### EXERCISE GOAL
Please copy the data below exactly; none of the pictures in it belong in the copy.

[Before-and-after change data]
_ _ _ _
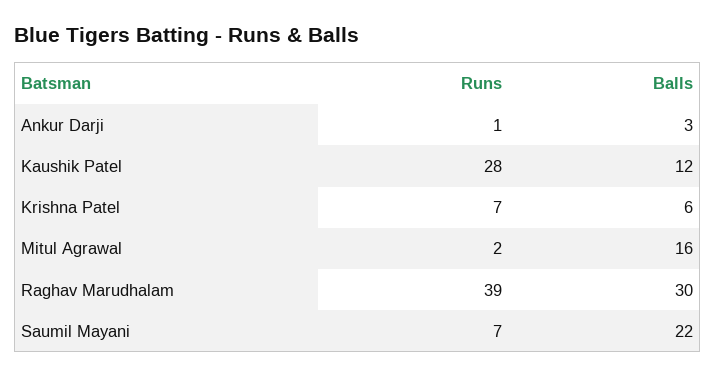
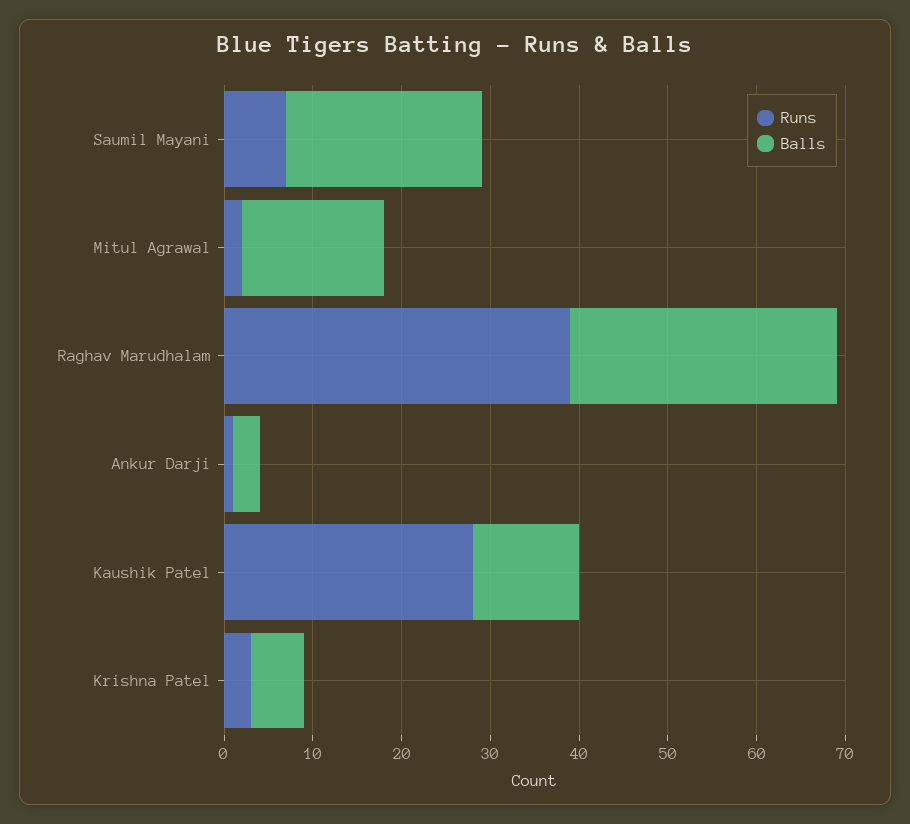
  {
    "Runs": {
      "Ankur Darji": 1,
      "Kaushik Patel": 28,
-     "Krishna Patel": 7,
+     "Krishna Patel": 3,
      "Mitul Agrawal": 2,
      "Raghav Marudhalam": 39,
      "Saumil Mayani": 7
    },
    "Balls": {
      "Ankur Darji": 3,
      "Kaushik Patel": 12,
      "Krishna Patel": 6,
      "Mitul Agrawal": 16,
      "Raghav Marudhalam": 30,
      "Saumil Mayani": 22
    }
  }

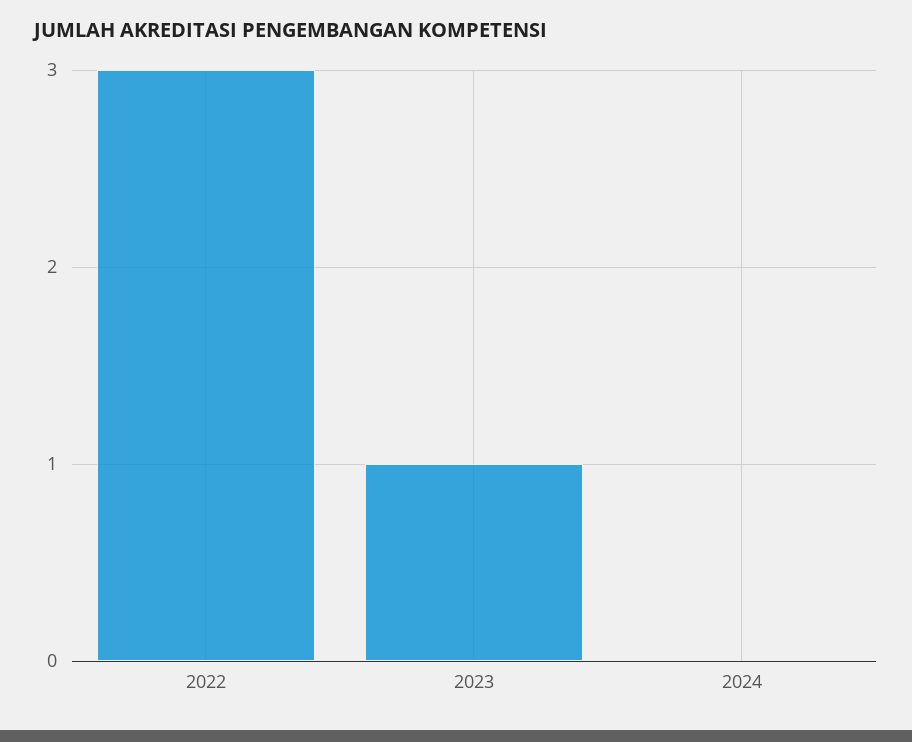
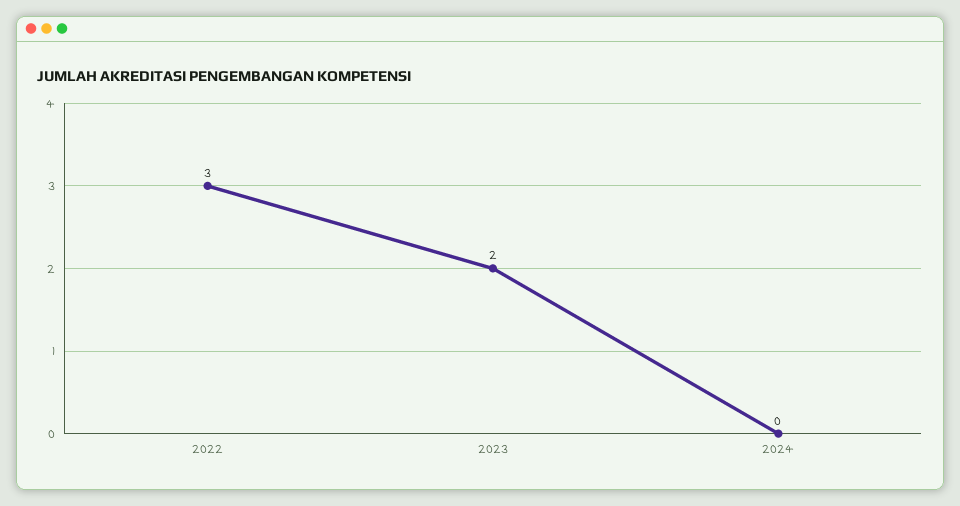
  {
    "2022": 3,
-   "2023": 1,
+   "2023": 2,
    "2024": 0
  }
_ _ _ _
### RESPONSE BOX
  {
    "Runs": {
      "Ankur Darji": 1,
      "Kaushik Patel": 28,
-     "Krishna Patel": 7,
+     "Krishna Patel": 3,
      "Mitul Agrawal": 2,
      "Raghav Marudhalam": 39,
      "Saumil Mayani": 7
    },
    "Balls": {
      "Ankur Darji": 3,
      "Kaushik Patel": 12,
      "Krishna Patel": 6,
      "Mitul Agrawal": 16,
      "Raghav Marudhalam": 30,
      "Saumil Mayani": 22
    }
  }

  {
    "2022": 3,
-   "2023": 1,
+   "2023": 2,
    "2024": 0
  }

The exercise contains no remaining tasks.